- [Records for this exercise]
+++++
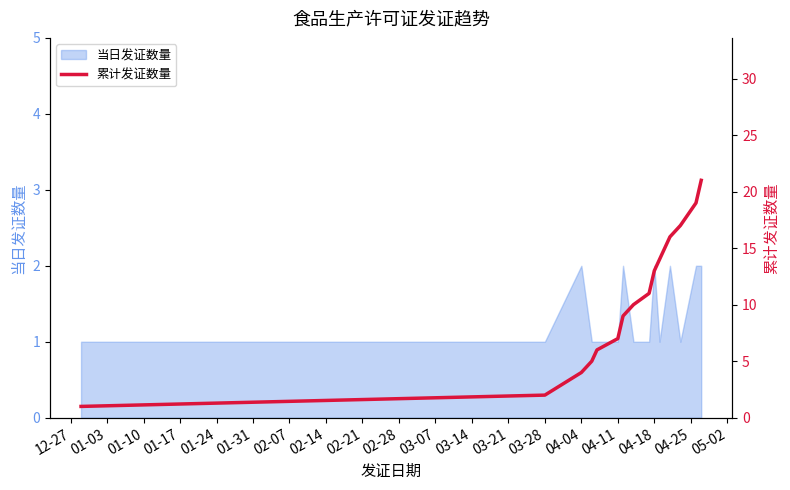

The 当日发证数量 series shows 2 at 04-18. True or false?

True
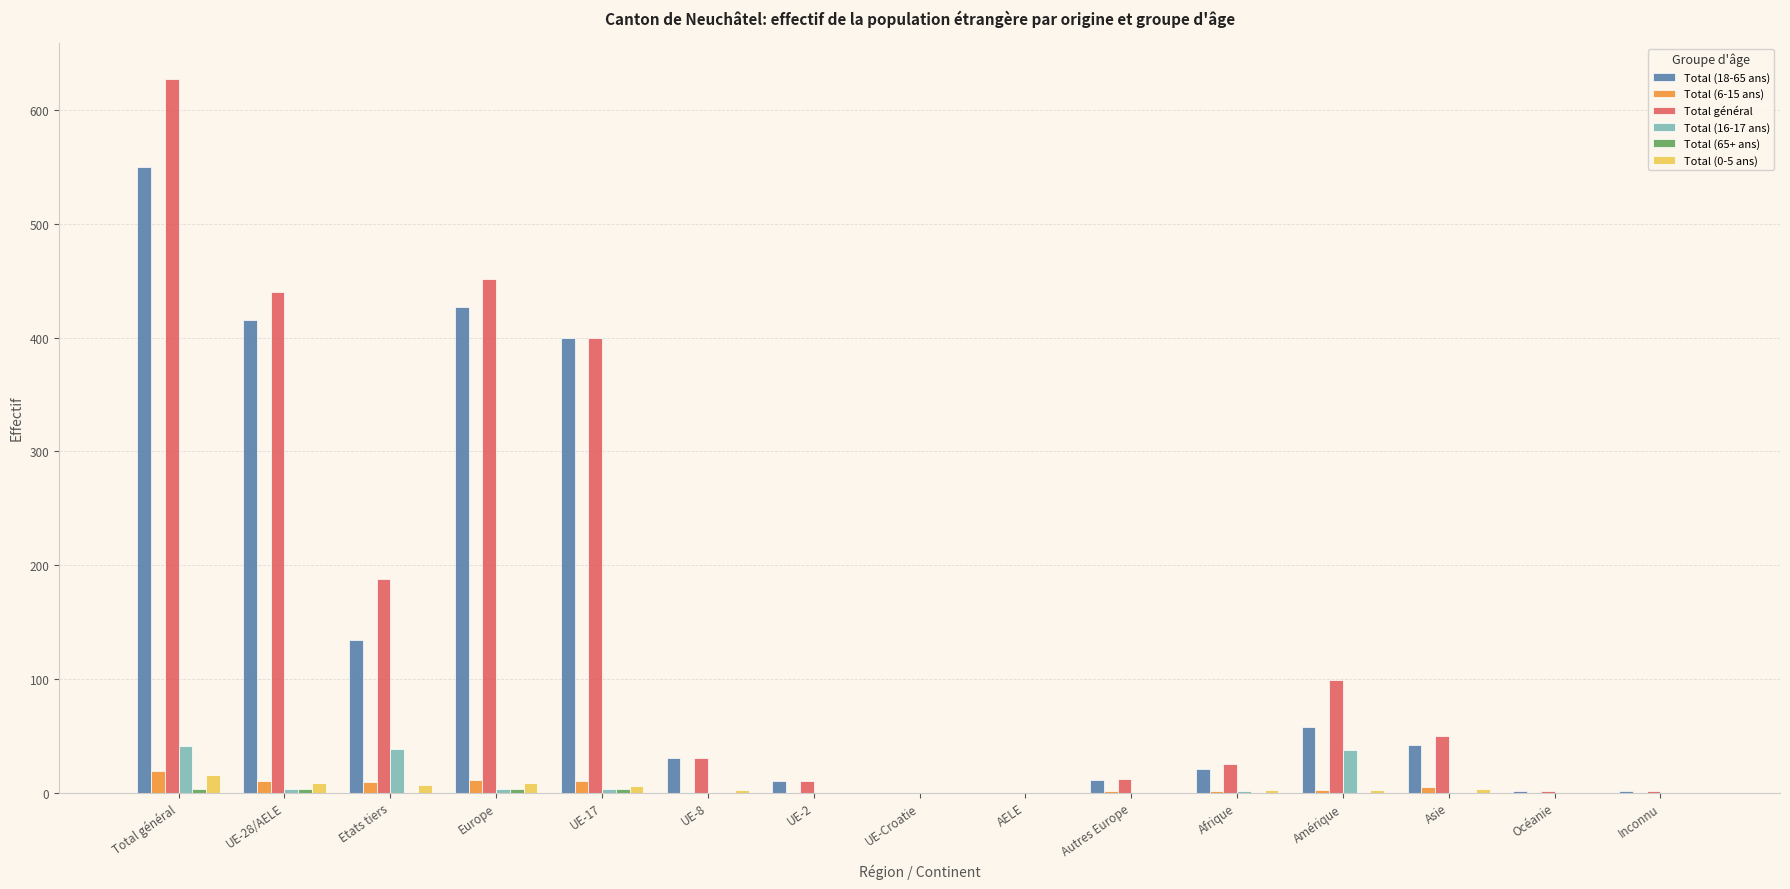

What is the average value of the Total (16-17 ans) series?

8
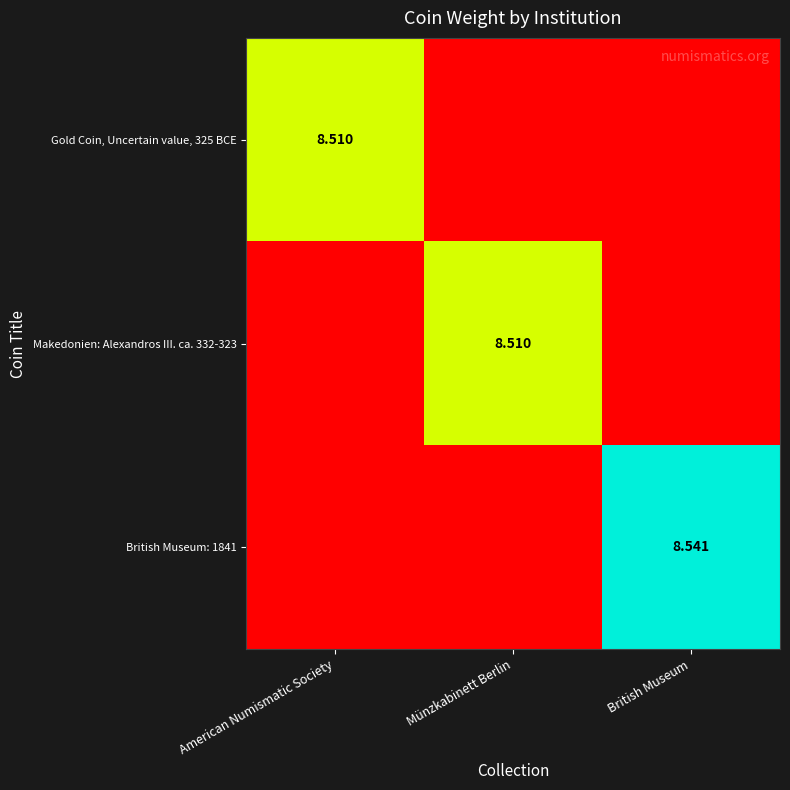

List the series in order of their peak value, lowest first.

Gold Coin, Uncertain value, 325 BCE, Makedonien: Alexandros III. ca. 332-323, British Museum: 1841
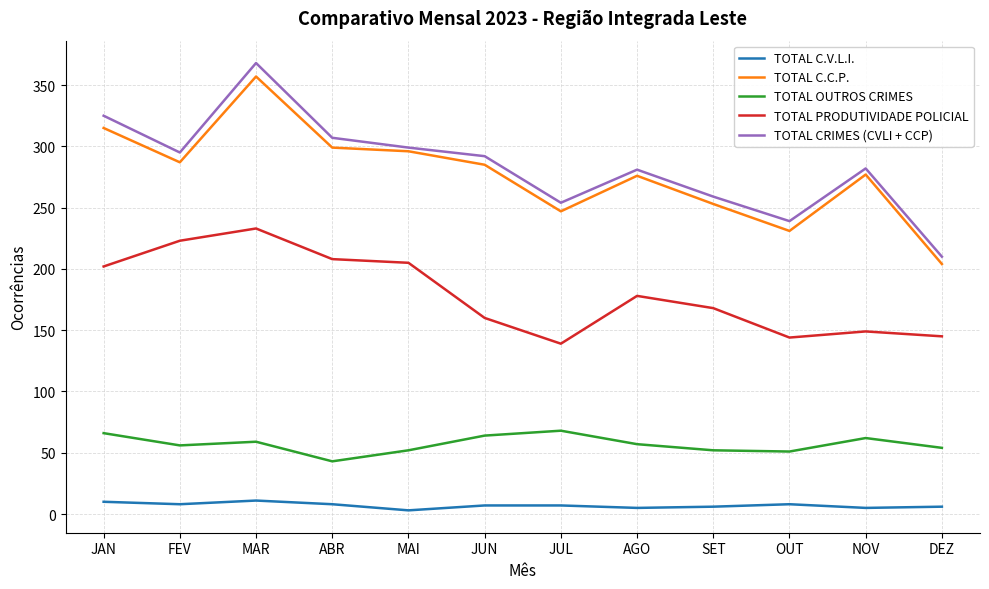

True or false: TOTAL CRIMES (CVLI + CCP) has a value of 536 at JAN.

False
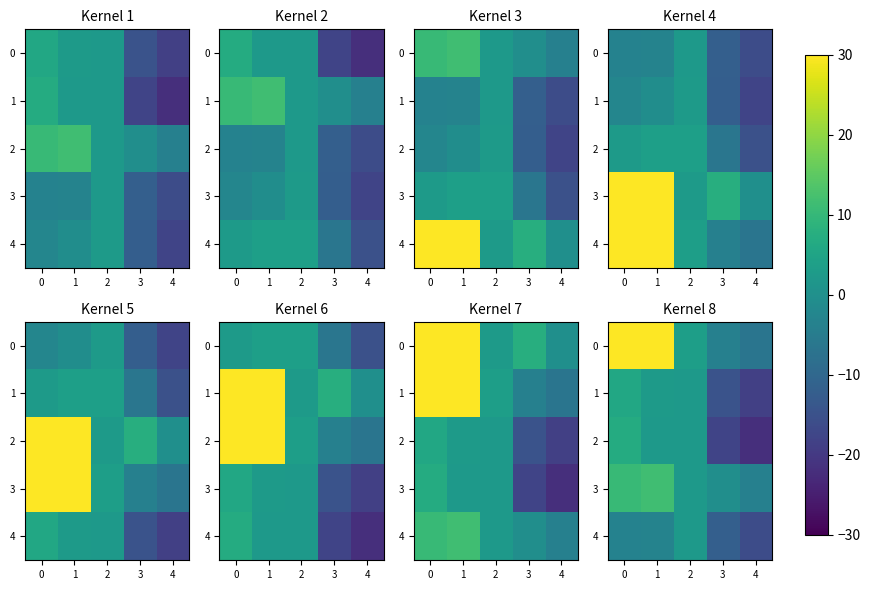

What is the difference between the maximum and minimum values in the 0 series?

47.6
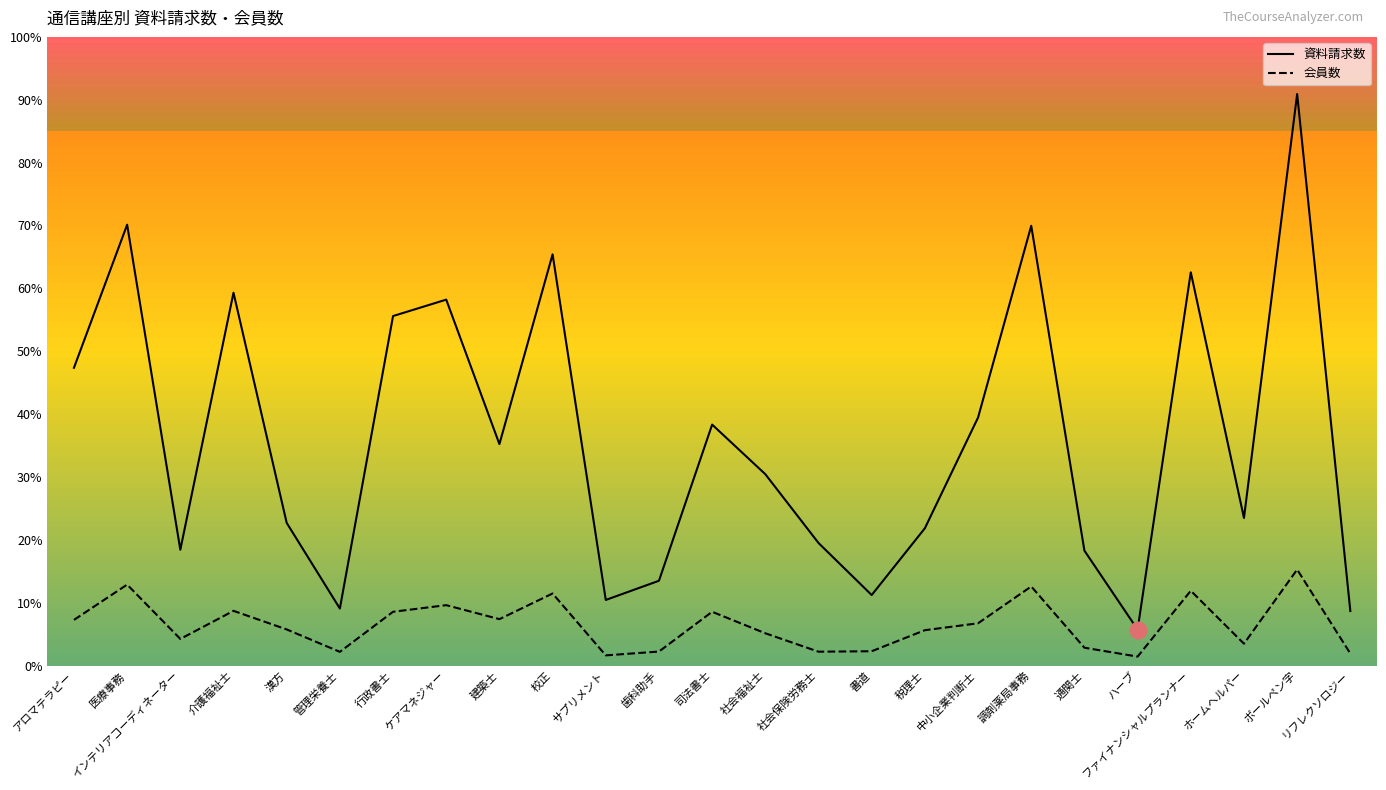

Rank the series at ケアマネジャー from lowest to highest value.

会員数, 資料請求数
+++++
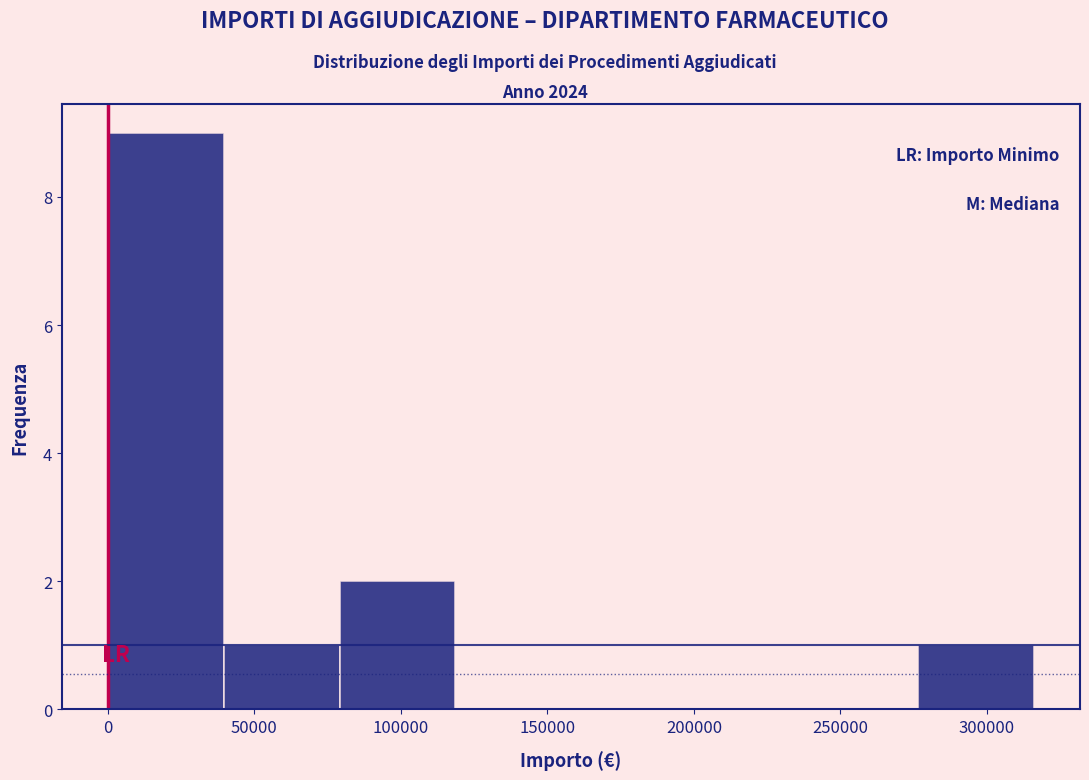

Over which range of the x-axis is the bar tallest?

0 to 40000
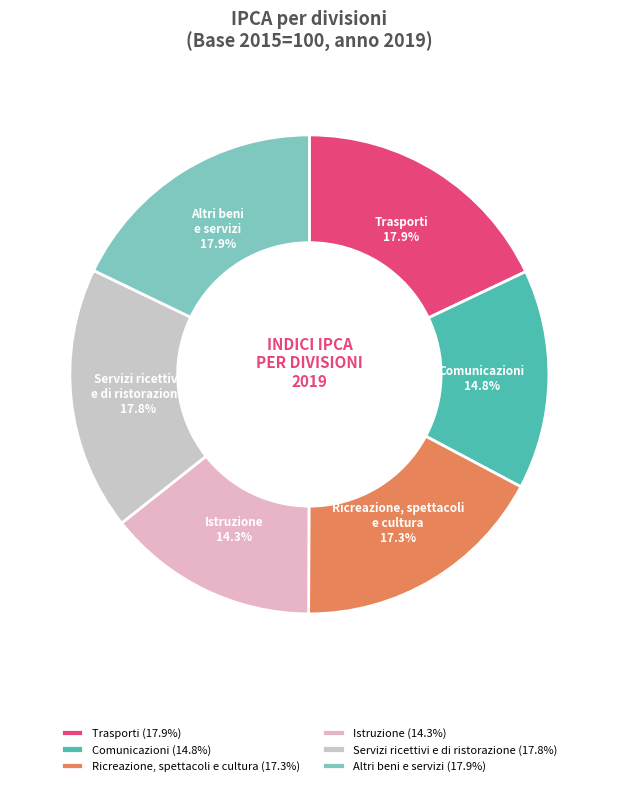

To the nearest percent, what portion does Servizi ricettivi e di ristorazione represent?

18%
+++++
- [Work request] Format the part of the data that opens with the line containing "Gold Coin, Uncertain" and closes with the line containing "Rank the series" as a Markdown table with the columns Row and Line. Number each row, skip blank lines, and leave the pictures out.

- [Solution for this exercise]
| Row | Line |
|---|---|
| 1 | Gold Coin, Uncertain value, 325 BCE, Makedonien: Alexandros III. ca. 332-323, British Museum: 1841 |
| 2 | True or false: TOTAL CRIMES (CVLI + CCP) has a value of 536 at JAN. |
| 3 | False |
| 4 | What is the difference between the maximum and minimum values in the 0 series? |
| 5 | 47.6 |
| 6 | Rank the series at ケアマネジャー from lowest to highest value. |